**Instruction**. Recast the lines of all the entries below as one numbered list, leaving out any blank lines.

**Information shown**.
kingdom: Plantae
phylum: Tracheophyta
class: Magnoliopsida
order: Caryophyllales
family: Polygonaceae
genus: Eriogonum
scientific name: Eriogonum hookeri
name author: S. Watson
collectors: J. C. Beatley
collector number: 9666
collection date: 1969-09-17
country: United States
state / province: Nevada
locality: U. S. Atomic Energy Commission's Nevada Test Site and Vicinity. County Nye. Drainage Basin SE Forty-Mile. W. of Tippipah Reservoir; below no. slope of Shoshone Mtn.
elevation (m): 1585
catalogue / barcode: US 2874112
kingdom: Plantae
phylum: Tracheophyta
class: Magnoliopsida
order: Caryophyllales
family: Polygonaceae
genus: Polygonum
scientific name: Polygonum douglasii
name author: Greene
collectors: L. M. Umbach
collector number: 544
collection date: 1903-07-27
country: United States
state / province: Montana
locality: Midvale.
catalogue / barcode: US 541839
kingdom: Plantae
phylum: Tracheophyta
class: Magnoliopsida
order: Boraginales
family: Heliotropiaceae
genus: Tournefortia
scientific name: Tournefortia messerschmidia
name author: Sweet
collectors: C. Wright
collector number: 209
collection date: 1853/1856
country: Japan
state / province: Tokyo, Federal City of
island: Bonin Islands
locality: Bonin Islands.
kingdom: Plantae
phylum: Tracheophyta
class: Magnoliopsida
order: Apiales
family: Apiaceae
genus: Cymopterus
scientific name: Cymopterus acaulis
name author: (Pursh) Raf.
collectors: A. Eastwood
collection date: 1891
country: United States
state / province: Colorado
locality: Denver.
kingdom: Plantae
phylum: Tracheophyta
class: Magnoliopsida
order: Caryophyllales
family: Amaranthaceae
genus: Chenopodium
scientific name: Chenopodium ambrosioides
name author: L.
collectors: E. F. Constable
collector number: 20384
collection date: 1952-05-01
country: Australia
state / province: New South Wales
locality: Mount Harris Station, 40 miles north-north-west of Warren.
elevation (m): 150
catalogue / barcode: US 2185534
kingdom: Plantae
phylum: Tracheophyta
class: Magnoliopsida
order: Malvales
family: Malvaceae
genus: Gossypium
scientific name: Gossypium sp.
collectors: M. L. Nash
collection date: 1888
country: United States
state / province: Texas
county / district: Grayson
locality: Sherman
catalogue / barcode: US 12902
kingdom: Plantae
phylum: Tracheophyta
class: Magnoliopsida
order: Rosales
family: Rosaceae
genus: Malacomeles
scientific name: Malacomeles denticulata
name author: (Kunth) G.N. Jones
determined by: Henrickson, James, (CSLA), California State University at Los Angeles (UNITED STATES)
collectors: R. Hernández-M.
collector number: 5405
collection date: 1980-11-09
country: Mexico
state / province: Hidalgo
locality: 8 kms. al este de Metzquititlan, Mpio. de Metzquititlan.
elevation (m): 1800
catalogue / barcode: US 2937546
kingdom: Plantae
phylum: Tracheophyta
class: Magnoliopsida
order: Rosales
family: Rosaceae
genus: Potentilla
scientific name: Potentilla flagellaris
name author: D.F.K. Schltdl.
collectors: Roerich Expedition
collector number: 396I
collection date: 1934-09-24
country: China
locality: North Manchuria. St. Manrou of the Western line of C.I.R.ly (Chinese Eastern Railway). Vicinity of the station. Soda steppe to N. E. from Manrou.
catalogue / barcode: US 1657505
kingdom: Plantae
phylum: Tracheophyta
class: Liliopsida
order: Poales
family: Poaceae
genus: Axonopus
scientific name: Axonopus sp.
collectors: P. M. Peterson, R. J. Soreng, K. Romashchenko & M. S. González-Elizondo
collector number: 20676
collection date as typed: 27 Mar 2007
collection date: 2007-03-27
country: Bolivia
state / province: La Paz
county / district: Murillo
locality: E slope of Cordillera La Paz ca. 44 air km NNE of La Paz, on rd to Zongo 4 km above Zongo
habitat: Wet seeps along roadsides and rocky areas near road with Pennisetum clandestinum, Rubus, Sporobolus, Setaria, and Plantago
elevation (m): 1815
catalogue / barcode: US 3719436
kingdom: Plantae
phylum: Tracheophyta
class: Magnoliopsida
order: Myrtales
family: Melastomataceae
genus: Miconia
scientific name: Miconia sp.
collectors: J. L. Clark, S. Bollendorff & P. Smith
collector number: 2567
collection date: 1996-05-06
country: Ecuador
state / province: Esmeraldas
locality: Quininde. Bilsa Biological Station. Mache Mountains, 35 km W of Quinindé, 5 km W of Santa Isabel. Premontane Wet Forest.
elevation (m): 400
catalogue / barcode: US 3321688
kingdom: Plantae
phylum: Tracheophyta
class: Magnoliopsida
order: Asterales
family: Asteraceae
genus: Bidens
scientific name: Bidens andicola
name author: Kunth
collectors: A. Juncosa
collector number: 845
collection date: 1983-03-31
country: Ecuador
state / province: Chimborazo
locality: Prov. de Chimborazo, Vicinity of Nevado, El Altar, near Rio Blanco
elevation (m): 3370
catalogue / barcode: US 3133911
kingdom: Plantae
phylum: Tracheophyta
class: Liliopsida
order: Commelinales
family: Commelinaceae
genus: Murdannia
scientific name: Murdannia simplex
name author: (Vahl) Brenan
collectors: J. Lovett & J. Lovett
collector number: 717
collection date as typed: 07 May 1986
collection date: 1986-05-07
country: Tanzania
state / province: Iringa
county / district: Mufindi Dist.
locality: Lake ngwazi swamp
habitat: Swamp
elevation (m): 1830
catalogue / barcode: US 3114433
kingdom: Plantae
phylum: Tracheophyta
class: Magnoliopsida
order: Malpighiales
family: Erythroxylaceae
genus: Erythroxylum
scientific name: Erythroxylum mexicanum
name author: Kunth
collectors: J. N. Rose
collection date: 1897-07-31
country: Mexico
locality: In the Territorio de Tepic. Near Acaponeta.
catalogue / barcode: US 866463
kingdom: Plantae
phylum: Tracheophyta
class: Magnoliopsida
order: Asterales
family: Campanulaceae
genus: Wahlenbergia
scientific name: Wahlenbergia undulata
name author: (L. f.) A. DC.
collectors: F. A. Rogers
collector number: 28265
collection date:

**The reply**.
1. kingdom: Plantae
2. phylum: Tracheophyta
3. class: Magnoliopsida
4. order: Caryophyllales
5. family: Polygonaceae
6. genus: Eriogonum
7. scientific name: Eriogonum hookeri
8. name author: S. Watson
9. collectors: J. C. Beatley
10. collector number: 9666
11. collection date: 1969-09-17
12. country: United States
13. state / province: Nevada
14. locality: U. S. Atomic Energy Commission's Nevada Test Site and Vicinity. County Nye. Drainage Basin SE Forty-Mile. W. of Tippipah Reservoir; below no. slope of Shoshone Mtn.
15. elevation (m): 1585
16. catalogue / barcode: US 2874112
17. kingdom: Plantae
18. phylum: Tracheophyta
19. class: Magnoliopsida
20. order: Caryophyllales
21. family: Polygonaceae
22. genus: Polygonum
23. scientific name: Polygonum douglasii
24. name author: Greene
25. collectors: L. M. Umbach
26. collector number: 544
27. collection date: 1903-07-27
28. country: United States
29. state / province: Montana
30. locality: Midvale.
31. catalogue / barcode: US 541839
32. kingdom: Plantae
33. phylum: Tracheophyta
34. class: Magnoliopsida
35. order: Boraginales
36. family: Heliotropiaceae
37. genus: Tournefortia
38. scientific name: Tournefortia messerschmidia
39. name author: Sweet
40. collectors: C. Wright
41. collector number: 209
42. collection date: 1853/1856
43. country: Japan
44. state / province: Tokyo, Federal City of
45. island: Bonin Islands
46. locality: Bonin Islands.
47. kingdom: Plantae
48. phylum: Tracheophyta
49. class: Magnoliopsida
50. order: Apiales
51. family: Apiaceae
52. genus: Cymopterus
53. scientific name: Cymopterus acaulis
54. name author: (Pursh) Raf.
55. collectors: A. Eastwood
56. collection date: 1891
57. country: United States
58. state / province: Colorado
59. locality: Denver.
60. kingdom: Plantae
61. phylum: Tracheophyta
62. class: Magnoliopsida
63. order: Caryophyllales
64. family: Amaranthaceae
65. genus: Chenopodium
66. scientific name: Chenopodium ambrosioides
67. name author: L.
68. collectors: E. F. Constable
69. collector number: 20384
70. collection date: 1952-05-01
71. country: Australia
72. state / province: New South Wales
73. locality: Mount Harris Station, 40 miles north-north-west of Warren.
74. elevation (m): 150
75. catalogue / barcode: US 2185534
76. kingdom: Plantae
77. phylum: Tracheophyta
78. class: Magnoliopsida
79. order: Malvales
80. family: Malvaceae
81. genus: Gossypium
82. scientific name: Gossypium sp.
83. collectors: M. L. Nash
84. collection date: 1888
85. country: United States
86. state / province: Texas
87. county / district: Grayson
88. locality: Sherman
89. catalogue / barcode: US 12902
90. kingdom: Plantae
91. phylum: Tracheophyta
92. class: Magnoliopsida
93. order: Rosales
94. family: Rosaceae
95. genus: Malacomeles
96. scientific name: Malacomeles denticulata
97. name author: (Kunth) G.N. Jones
98. determined by: Henrickson, James, (CSLA), California State University at Los Angeles (UNITED STATES)
99. collectors: R. Hernández-M.
100. collector number: 5405
101. collection date: 1980-11-09
102. country: Mexico
103. state / province: Hidalgo
104. locality: 8 kms. al este de Metzquititlan, Mpio. de Metzquititlan.
105. elevation (m): 1800
106. catalogue / barcode: US 2937546
107. kingdom: Plantae
108. phylum: Tracheophyta
109. class: Magnoliopsida
110. order: Rosales
111. family: Rosaceae
112. genus: Potentilla
113. scientific name: Potentilla flagellaris
114. name author: D.F.K. Schltdl.
115. collectors: Roerich Expedition
116. collector number: 396I
117. collection date: 1934-09-24
118. country: China
119. locality: North Manchuria. St. Manrou of the Western line of C.I.R.ly (Chinese Eastern Railway). Vicinity of the station. Soda steppe to N. E. from Manrou.
120. catalogue / barcode: US 1657505
121. kingdom: Plantae
122. phylum: Tracheophyta
123. class: Liliopsida
124. order: Poales
125. family: Poaceae
126. genus: Axonopus
127. scientific name: Axonopus sp.
128. collectors: P. M. Peterson, R. J. Soreng, K. Romashchenko & M. S. González-Elizondo
129. collector number: 20676
130. collection date as typed: 27 Mar 2007
131. collection date: 2007-03-27
132. country: Bolivia
133. state / province: La Paz
134. county / district: Murillo
135. locality: E slope of Cordillera La Paz ca. 44 air km NNE of La Paz, on rd to Zongo 4 km above Zongo
136. habitat: Wet seeps along roadsides and rocky areas near road with Pennisetum clandestinum, Rubus, Sporobolus, Setaria, and Plantago
137. elevation (m): 1815
138. catalogue / barcode: US 3719436
139. kingdom: Plantae
140. phylum: Tracheophyta
141. class: Magnoliopsida
142. order: Myrtales
143. family: Melastomataceae
144. genus: Miconia
145. scientific name: Miconia sp.
146. collectors: J. L. Clark, S. Bollendorff & P. Smith
147. collector number: 2567
148. collection date: 1996-05-06
149. country: Ecuador
150. state / province: Esmeraldas
151. locality: Quininde. Bilsa Biological Station. Mache Mountains, 35 km W of Quinindé, 5 km W of Santa Isabel. Premontane Wet Forest.
152. elevation (m): 400
153. catalogue / barcode: US 3321688
154. kingdom: Plantae
155. phylum: Tracheophyta
156. class: Magnoliopsida
157. order: Asterales
158. family: Asteraceae
159. genus: Bidens
160. scientific name: Bidens andicola
161. name author: Kunth
162. collectors: A. Juncosa
163. collector number: 845
164. collection date: 1983-03-31
165. country: Ecuador
166. state / province: Chimborazo
167. locality: Prov. de Chimborazo, Vicinity of Nevado, El Altar, near Rio Blanco
168. elevation (m): 3370
169. catalogue / barcode: US 3133911
170. kingdom: Plantae
171. phylum: Tracheophyta
172. class: Liliopsida
173. order: Commelinales
174. family: Commelinaceae
175. genus: Murdannia
176. scientific name: Murdannia simplex
177. name author: (Vahl) Brenan
178. collectors: J. Lovett & J. Lovett
179. collector number: 717
180. collection date as typed: 07 May 1986
181. collection date: 1986-05-07
182. country: Tanzania
183. state / province: Iringa
184. county / district: Mufindi Dist.
185. locality: Lake ngwazi swamp
186. habitat: Swamp
187. elevation (m): 1830
188. catalogue / barcode: US 3114433
189. kingdom: Plantae
190. phylum: Tracheophyta
191. class: Magnoliopsida
192. order: Malpighiales
193. family: Erythroxylaceae
194. genus: Erythroxylum
195. scientific name: Erythroxylum mexicanum
196. name author: Kunth
197. collectors: J. N. Rose
198. collection date: 1897-07-31
199. country: Mexico
200. locality: In the Territorio de Tepic. Near Acaponeta.
201. catalogue / barcode: US 866463
202. kingdom: Plantae
203. phylum: Tracheophyta
204. class: Magnoliopsida
205. order: Asterales
206. family: Campanulaceae
207. genus: Wahlenbergia
208. scientific name: Wahlenbergia undulata
209. name author: (L. f.) A. DC.
210. collectors: F. A. Rogers
211. collector number: 28265
212. collection date:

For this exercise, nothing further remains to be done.